やること A:
一覧の最初の行から「préparation des surfaces, les」を含む行までを、両端の行も含めて番号付きリストで出してください。空行は入れないでください。

抜粋:
^^^^^^^^^^^^^^^^

前評判を覆す

今回は、読売ジャイアンツの新人選手、小林捕手を取り上げます。
広島広陵高から同志社大に進み、日本生命でプレーをしていました。所属するチームで、日本一になる経験はしていません。昨秋のドラフトで、1位指名を受けたのですが、正確には巨人が指名した選手は抽選で交渉権を得る事ができず、いわゆる「外れ1位」で入団した選手です。2月から始まった春季キャンプでは、強肩を活かした守備力は期待通りと言われる一方で、打撃については、非力さを懸念する評価が大半を占めました。しかし、先日のオープン戦(対阪神)では、8回に逆転満塁ホームラン(場外)を放ち、阪神のオープン戦初勝利を奪ってしまいます。課題の打撃の方で、前評判を覆す結果を徐々に残し始めているのです。
ところで、この逆転ホームランですが、偶然にも広陵高時代、重要な場面で相手チームの打者に打たれているんですね。小林選手は、当時から捕手として夏の甲子園に出場し、野村投手(現広島東洋カープ)とバッテリーを組み、決勝まで進みます。2007年夏の大会は、当時甲子園未勝利チームだった佐賀県代表の佐賀北高が、ミラクル旋風を巻き起こし、決勝で広陵高と相対します。試合は、広陵高が8回まで4ー0と優位に進めますが、8回1死満塁から四球で1点を失うと、次の打者に逆転満塁ホームランを打たれてしまいます。その結果、佐賀北高が前評判を覆し、深紅の大優勝旗を奇跡的に勝ち取りました。広陵高にとっては、野村投手が7回まで1安打12奪三振の好投を続け、特に6回7回だけで4つの三振を奪う快投を魅せていただけに、ケチの付け始めが、満塁の場面での押し出し四球になるのですが、これがまた微妙な判定によるものでした。

^^^^^^^^^^^^^^^^

やること B:
上の小林捕手の文章を、最初から最後まで一字も変えずに書き写してください。

[保存した項目]
^^^^^^^^^^^^^^^^

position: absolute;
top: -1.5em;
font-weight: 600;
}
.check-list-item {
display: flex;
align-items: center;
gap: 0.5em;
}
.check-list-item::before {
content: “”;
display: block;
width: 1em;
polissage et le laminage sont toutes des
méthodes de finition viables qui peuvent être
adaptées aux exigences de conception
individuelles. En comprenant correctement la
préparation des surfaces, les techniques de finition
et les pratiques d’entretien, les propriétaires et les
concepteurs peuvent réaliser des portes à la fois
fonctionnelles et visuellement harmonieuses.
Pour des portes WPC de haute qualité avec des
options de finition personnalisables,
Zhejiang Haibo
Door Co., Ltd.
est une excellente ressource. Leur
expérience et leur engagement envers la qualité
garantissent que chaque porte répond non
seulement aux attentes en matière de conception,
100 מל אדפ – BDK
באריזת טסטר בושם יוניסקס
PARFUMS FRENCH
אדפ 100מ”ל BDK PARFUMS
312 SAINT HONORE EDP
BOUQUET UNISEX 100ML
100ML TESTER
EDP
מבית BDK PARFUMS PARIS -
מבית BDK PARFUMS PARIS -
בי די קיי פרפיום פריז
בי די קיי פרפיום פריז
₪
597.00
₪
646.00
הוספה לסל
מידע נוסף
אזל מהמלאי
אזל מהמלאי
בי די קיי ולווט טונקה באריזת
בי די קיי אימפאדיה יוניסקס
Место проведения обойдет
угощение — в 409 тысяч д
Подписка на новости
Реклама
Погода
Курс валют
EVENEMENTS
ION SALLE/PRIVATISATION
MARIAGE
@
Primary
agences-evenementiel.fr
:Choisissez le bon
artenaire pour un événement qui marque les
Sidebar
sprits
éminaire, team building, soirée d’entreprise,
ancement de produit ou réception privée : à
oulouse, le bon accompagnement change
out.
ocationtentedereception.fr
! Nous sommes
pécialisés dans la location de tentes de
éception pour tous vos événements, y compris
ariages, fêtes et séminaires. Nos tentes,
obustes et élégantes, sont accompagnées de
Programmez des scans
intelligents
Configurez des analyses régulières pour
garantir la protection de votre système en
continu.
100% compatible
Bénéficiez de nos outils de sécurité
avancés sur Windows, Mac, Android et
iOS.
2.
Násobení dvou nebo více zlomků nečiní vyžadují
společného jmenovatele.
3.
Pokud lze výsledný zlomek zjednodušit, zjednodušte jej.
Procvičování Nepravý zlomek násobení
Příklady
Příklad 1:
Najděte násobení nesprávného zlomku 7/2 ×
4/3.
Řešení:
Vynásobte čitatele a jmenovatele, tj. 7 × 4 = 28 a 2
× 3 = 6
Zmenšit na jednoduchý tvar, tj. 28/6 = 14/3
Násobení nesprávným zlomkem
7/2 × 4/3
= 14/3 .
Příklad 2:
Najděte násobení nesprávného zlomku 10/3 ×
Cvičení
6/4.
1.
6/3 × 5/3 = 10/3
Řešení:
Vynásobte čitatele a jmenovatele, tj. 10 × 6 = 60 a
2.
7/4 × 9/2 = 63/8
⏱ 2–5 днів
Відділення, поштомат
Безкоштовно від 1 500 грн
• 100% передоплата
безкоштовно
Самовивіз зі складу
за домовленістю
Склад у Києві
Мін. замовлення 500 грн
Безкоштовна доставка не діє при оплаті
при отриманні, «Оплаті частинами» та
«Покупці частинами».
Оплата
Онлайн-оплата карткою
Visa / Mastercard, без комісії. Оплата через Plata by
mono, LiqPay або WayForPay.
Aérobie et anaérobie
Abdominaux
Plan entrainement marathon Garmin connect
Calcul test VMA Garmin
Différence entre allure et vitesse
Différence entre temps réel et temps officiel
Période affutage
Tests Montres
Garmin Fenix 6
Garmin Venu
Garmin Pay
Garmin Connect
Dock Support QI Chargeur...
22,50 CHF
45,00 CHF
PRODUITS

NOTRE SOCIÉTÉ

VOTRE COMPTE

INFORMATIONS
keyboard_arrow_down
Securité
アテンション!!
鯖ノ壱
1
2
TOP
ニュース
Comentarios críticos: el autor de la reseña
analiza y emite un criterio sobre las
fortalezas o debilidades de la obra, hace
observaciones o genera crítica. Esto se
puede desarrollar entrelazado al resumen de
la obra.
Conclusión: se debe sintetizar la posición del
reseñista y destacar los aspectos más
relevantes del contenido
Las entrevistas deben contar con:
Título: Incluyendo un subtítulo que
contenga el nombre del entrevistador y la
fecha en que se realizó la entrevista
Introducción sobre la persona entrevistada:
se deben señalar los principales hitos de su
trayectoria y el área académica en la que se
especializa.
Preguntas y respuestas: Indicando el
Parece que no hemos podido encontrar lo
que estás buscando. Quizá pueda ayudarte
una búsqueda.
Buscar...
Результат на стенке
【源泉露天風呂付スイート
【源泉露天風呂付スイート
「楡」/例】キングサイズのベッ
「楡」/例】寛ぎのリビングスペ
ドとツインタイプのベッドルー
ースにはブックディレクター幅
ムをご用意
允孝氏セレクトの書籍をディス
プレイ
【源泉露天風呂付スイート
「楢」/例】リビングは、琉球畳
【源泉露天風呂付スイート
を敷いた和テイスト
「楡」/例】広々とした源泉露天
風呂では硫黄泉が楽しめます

^^^^^^^^^^^^^^^^

回答 A:
1. position: absolute;
2. top: -1.5em;
3. font-weight: 600;
4. }
5. .check-list-item {
6. display: flex;
7. align-items: center;
8. gap: 0.5em;
9. }
10. .check-list-item::before {
11. content: “”;
12. display: block;
13. width: 1em;
14. polissage et le laminage sont toutes des
15. méthodes de finition viables qui peuvent être
16. adaptées aux exigences de conception
17. individuelles. En comprenant correctement la
18. préparation des surfaces, les techniques de finition

回答 B:
前評判を覆す

今回は、読売ジャイアンツの新人選手、小林捕手を取り上げます。
広島広陵高から同志社大に進み、日本生命でプレーをしていました。所属するチームで、日本一になる経験はしていません。昨秋のドラフトで、1位指名を受けたのですが、正確には巨人が指名した選手は抽選で交渉権を得る事ができず、いわゆる「外れ1位」で入団した選手です。2月から始まった春季キャンプでは、強肩を活かした守備力は期待通りと言われる一方で、打撃については、非力さを懸念する評価が大半を占めました。しかし、先日のオープン戦(対阪神)では、8回に逆転満塁ホームラン(場外)を放ち、阪神のオープン戦初勝利を奪ってしまいます。課題の打撃の方で、前評判を覆す結果を徐々に残し始めているのです。
ところで、この逆転ホームランですが、偶然にも広陵高時代、重要な場面で相手チームの打者に打たれているんですね。小林選手は、当時から捕手として夏の甲子園に出場し、野村投手(現広島東洋カープ)とバッテリーを組み、決勝まで進みます。2007年夏の大会は、当時甲子園未勝利チームだった佐賀県代表の佐賀北高が、ミラクル旋風を巻き起こし、決勝で広陵高と相対します。試合は、広陵高が8回まで4ー0と優位に進めますが、8回1死満塁から四球で1点を失うと、次の打者に逆転満塁ホームランを打たれてしまいます。その結果、佐賀北高が前評判を覆し、深紅の大優勝旗を奇跡的に勝ち取りました。広陵高にとっては、野村投手が7回まで1安打12奪三振の好投を続け、特に6回7回だけで4つの三振を奪う快投を魅せていただけに、ケチの付け始めが、満塁の場面での押し出し四球になるのですが、これがまた微妙な判定によるものでした。